TOP ATTACKS AND BREACHES

• Hitachi Energy reported a data breach caused by the Clop ransomware group which exploited a zero-day vulnerability (CVE-2023-0669) in the Fortra GoAnywhere MFT system, which was used by Hitachi.

Check Point IPS, Threat Emulation and Harmony Endpoint provide protection against this threat (GoAnywhere MFT Insecure Deserialization (CVE-2023-0669); Ransomware.Win.Clop)

• A Chinese hacking group is believed to be responsible for several attacks on government organizations, leveraging a zero-day vulnerability (CVE-2022-41328) in Fortinet devices to deploy malware. This security flaw enabled attackers to execute unauthorized code or commands on multiple Fortinet solutions.
• Essendant, a wholesale distributor of office products, was allegedly hit by a LockBit ransomware attack, resulting in a significant and ongoing outage that disrupted online order placement and fulfillment, affecting the company’s customers and suppliers.

Check Point Threat Emulation and Harmony Endpoint provide protection against this threat (Ransomware.Win.Lockbit)

• Reports reveal that a threat actor is offering for sale hundreds of gigabytes of data, supposedly taken from U.S. Marshals Service (USMS) servers, on a major Russian-speaking hacking forum. USMS has confirmed an ongoing investigation into a “data exfiltration event” after a ransomware attack that impacted one of its stand-alone systems in February.
• Miami-based healthcare provider Independent Living Systems (ILS) reported a data breach that exposed 4.2 million individuals’ personal information, making it the biggest healthcare data breach this year.
• The NBA has informed of a data breach in which personal information of fans held by a third-party newsletter service was stolen.
• Security researchers have recently unveiled a new trend in the BianLian ransomware group’s behavior, indicating that they have undergone a shift in their attack strategy. Specifically, the group’s priority seems to have shifted from data encryption to data exfiltration.

Check Point Threat Emulation provides protection against this threat (Ransomware.Win.GenRansom.glsf.A)

VULNERABILITIES AND PATCHES

• Microsoft’s Patch Tuesday fixes 83 flaws, including two actively exploited zero-day vulnerabilities. Among those is also a privilege escalation vulnerability in Microsoft Outlook (CVE-2023-23397) that allows for a NTLM Relay attack against another service to authenticate as the user.

Check Point IPS provides protection against this threat (Microsoft Outlook Privilege Escalation (CVE-2023-23397))

• Foxit Software patched critical remote code execution vulnerabilities (CVE-2023-27329, CVE-2023-27330, and CVE-2023-27331) in its PDF Reader and Editor software, which could expose users’ systems to significant risks.
• A critical security vulnerability (CVE-2022-39214) has been detected in the iTop IT Service Management Platform.

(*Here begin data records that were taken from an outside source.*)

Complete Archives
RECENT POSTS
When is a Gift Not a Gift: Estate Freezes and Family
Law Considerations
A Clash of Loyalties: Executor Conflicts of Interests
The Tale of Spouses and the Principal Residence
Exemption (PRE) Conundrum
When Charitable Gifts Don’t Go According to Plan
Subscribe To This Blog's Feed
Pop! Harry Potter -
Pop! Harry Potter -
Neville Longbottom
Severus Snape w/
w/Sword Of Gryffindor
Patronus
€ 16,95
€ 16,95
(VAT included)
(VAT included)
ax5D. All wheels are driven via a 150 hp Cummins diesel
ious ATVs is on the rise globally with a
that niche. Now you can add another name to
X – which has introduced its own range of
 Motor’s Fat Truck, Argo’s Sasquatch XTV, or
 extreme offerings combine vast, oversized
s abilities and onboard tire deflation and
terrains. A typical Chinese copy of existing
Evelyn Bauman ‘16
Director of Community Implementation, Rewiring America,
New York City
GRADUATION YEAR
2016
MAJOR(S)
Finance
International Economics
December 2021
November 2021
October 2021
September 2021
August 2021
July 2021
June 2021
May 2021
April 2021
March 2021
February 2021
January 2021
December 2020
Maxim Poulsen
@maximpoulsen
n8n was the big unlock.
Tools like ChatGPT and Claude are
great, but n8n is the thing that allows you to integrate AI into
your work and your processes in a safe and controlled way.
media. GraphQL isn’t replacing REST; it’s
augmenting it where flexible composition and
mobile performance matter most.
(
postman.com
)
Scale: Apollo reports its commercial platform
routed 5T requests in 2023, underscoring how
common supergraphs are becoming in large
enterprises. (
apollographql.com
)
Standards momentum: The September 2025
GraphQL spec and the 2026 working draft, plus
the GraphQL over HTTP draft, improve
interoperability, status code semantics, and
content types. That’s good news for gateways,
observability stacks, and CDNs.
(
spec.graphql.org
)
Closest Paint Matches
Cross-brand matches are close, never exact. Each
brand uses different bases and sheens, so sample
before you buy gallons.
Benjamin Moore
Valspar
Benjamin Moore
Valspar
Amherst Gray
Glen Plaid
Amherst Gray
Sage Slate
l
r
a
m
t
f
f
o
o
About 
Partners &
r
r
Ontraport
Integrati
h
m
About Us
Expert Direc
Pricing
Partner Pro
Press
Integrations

It results from inadequate authentication, enabling an attacker to exploit the vulnerability by submitting a specially-crafted request utilizing the username parameter
• Adobe have published a security advisory addressing RCE vulnerability CVE-2023-26360 affecting ColdFusion. According to the advisory, Adobe is aware of active exploitation of the vulnerability.

THREAT INTELLIGENCE REPORT

• Check Point Research has revealed the FakeCalls Android Trojan, which can mimic over 20 financial apps and engage in voice phishing by simulating conversations with bank employees. This malware, designed for the South Korean market also extracts private data from victims’ devices.

Check Point Harmony Mobile and Threat Emulation provide protection against this threat.

• Check Point Research has discovered security flaws in chess.com that could allow users to manipulate game results. Using the vulnerability, researchers were able to reduce opponent’s time and thus to win games.
• Check Point Research has analyzed the dotRunpeX injector which is used to infect systems with a variety of known malware families including Redline, Raccoon and Formbook. It is commonly distributed via phishing emails as malicious attachments and websites masquerading as regular program utilities

       Check Point Threat Emulation provides protection against this threat (Injector.Wins.dotRunpeX.A)

• Check Point Research has analyzed ChatGPT4 and identified five scenarios that allow threat actors to by bypass the restrictions and to utilize ChatGPT4 to create phishing emails and malware.
• US law enforcement detained an individual from New York who they suspect is Pompompurin, the proprietor of the BreachForums hacking forum. BreachForums is currently the biggest English speaking underground forum that sells and publishes stolen data.